A more important rebellion followed. Three of the chief provinces of the empire, Media, Armenia, and Assyria, revolted in concert. A Median monarch was set up, who called himself Xathrites, and claimed descent from the great Oyaxares; and it would seem that the three countries immediately acknowledged his sway. Darius, seeing how formidable the revolt was, determined to act with caution. Settling himself at the newly-conquered city of Babylon, he resolved to employ his generals against the rebels, and in this way to gauge the strength of the outbreak, before adventuring his own person into the fray. Hydarnes, one of the Seven conspirators, was sent into Media with an army, while Dadarses, an Armenian, was dispatched into Armenia, and Vomises, a Persian, was ordered to march through Assyria into the same country. All three generals were met by the forces of the pretender, and several battles were fought, with results that seem not to have been very decisive. Darius claims the victory on each occasion for his own generals; but it is evident that his arms made little progress, and that, in spite of several small defeats, the rebellion maintained a bold front, and was thought not unlikely to be successful. So strong was this feeling that two of the eastern provinces, Hyrcania and Parthia, deserted the Persian cause in the midst of the struggle, and placed themselves under the rule of Xathrites. Either this circumstance, or the general position of affairs, induced Darius at length to take the field in person. Quitting Babylon, he marched into Media, and being met by the pretender near a town called Kudrus, he defeated him in a great battle. This is no doubt the engagement of which Herodotus speaks, and which he rightly regards as decisive. The battle of Kudrus gave Ecbatana into the hands of Darius, and made the Median prince an outcast and a fugitive. He fled towards the East, probably intending to join his partisans in Hyrcania and Parthia, but was overtaken in the district of Rhages and made prisoner by the troops of Darius. The king treated his captive with extreme severity. Having cut off his nose, ears, and tongue, he kept him for some time chained to the door of his palace, in order that there might be no doubt of his capture. When this object had been sufficiently secured, the wretched sufferer was allowed to end his miserable existence.
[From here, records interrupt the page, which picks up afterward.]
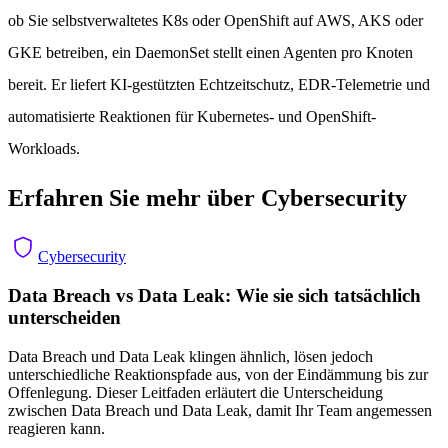
ob Sie selbstverwaltetes K8s oder OpenShift auf AWS, AKS oder
GKE betreiben, ein DaemonSet stellt einen Agenten pro Knoten
bereit. Er liefert KI-gestützten Echtzeitschutz, EDR-Telemetrie und
automatisierte Reaktionen für Kubernetes- und OpenShift-
Workloads.
Erfahren Sie mehr über Cybersecurity
Cybersecurity
Data Breach vs Data Leak: Wie sie sich tatsächlich
unterscheiden
Data Breach und Data Leak klingen ähnlich, lösen jedoch
unterschiedliche Reaktionspfade aus, von der Eindämmung bis zur
Offenlegung. Dieser Leitfaden erläutert die Unterscheidung
zwischen Data Breach und Data Leak, damit Ihr Team angemessen
reagieren kann.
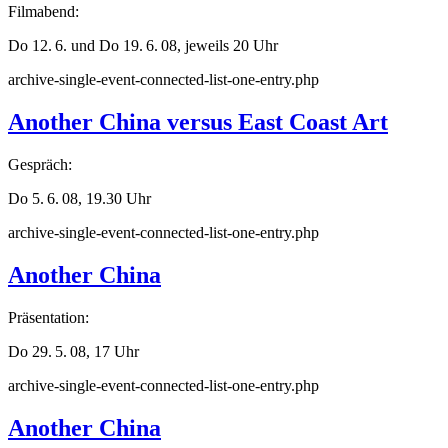
Filmabend:
Do 12. 6. und Do 19. 6. 08, jeweils 20 Uhr
archive-single-event-connected-list-one-entry.php
Another China versus East Coast Art
Gespräch:
Do 5. 6. 08, 19.30 Uhr
archive-single-event-connected-list-one-entry.php
Another China
Präsentation:
Do 29. 5. 08, 17 Uhr
archive-single-event-connected-list-one-entry.php
Another China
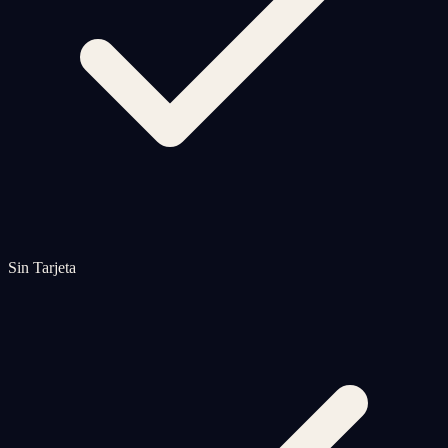
Sin Tarjeta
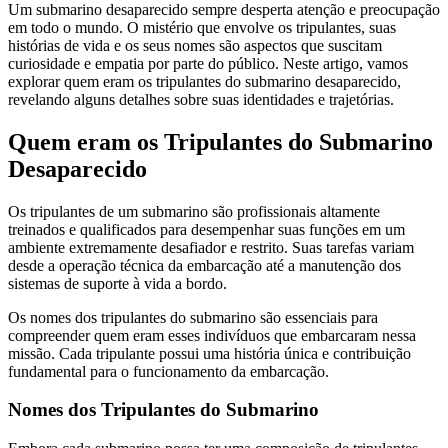
Um submarino desaparecido sempre desperta atenção e preocupação
em todo o mundo. O mistério que envolve os tripulantes, suas
histórias de vida e os seus nomes são aspectos que suscitam
curiosidade e empatia por parte do público. Neste artigo, vamos
explorar quem eram os tripulantes do submarino desaparecido,
revelando alguns detalhes sobre suas identidades e trajetórias.
Quem eram os Tripulantes do Submarino
Desaparecido
Os tripulantes de um submarino são profissionais altamente
treinados e qualificados para desempenhar suas funções em um
ambiente extremamente desafiador e restrito. Suas tarefas variam
desde a operação técnica da embarcação até a manutenção dos
sistemas de suporte à vida a bordo.
Os nomes dos tripulantes do submarino são essenciais para
compreender quem eram esses indivíduos que embarcaram nessa
missão. Cada tripulante possui uma história única e contribuição
fundamental para o funcionamento da embarcação.
Nomes dos Tripulantes do Submarino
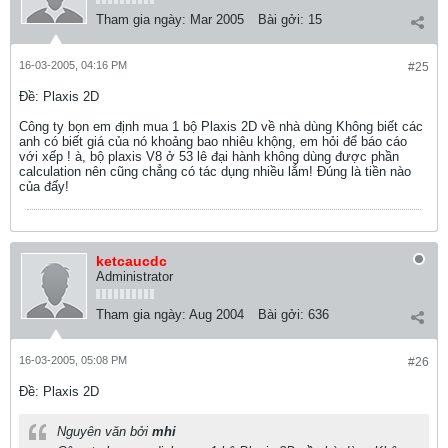
Tham gia ngày:
Mar 2005
Bài gởi:
15
16-03-2005, 04:16 PM
#25
Ðề: Plaxis 2D
Công ty bọn em định mua 1 bộ Plaxis 2D về nhà dùng Không biết các
anh có biết giá của nó khoảng bao nhiêu khộng, em hỏi để báo cáo
với xếp ! à, bộ plaxis V8 ở 53 lê đại hành không dùng được phần
calculation nên cũng chẳng có tác dụng nhiều lắm! Đúng là tiền nào
của đấy!
ketcaucdc
Administrator
Tham gia ngày:
Aug 2004
Bài gởi:
636
16-03-2005, 05:08 PM
#26
Ðề: Plaxis 2D
Nguyên văn bởi
mhi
He was crucified in his capital city, Ecbatana, before the eyes of those who had seen his former glory.

The rebellion was thus crushed in its original seat, but it had still to be put down in the countries whereto it had extended itself. Parthia and Hyrcania, which had embraced the cause of the pretender, were still maintaining a conflict with their former governor, Hystaspes, Darius’s father. Darius marched as far as Rhages to his father’s assistance, and dispatched from that point a body of Persian troops to reinforce him. With this important aid Hystaspes once more gave the rebels battle, and succeeded in defeating them so entirely that they presently made their submission.
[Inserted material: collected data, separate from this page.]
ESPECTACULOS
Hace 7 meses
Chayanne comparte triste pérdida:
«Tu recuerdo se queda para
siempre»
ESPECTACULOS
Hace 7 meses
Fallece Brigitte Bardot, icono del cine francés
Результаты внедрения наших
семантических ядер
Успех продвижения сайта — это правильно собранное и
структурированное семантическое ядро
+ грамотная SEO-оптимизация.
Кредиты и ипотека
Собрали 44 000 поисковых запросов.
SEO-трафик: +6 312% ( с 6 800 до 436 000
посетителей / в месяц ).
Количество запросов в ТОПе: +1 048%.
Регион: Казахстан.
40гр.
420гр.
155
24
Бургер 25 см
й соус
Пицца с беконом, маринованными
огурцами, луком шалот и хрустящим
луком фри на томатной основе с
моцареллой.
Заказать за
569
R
Troubles, meanwhile, had broken out in Sagartia. A native chief, moved probably by the success which had for a while attended the Median rebel who claimed to rule as the descendant and representative of Cyaxares, came forward with similar pretensions, and was accepted by the Sargartians as their monarch. This revolt, however, proved unimportant. Darius suppressed it with the utmost facility by means of a mixed army of Persians and Medes, whom he placed under a Median leader, Tachamaspates. The pretender was captured and treated almost exactly in the same way as the Mede whose example he had followed. His nose and ears were cut off; he was chained for a while at the palace door; and finally he was crucified at Arbela.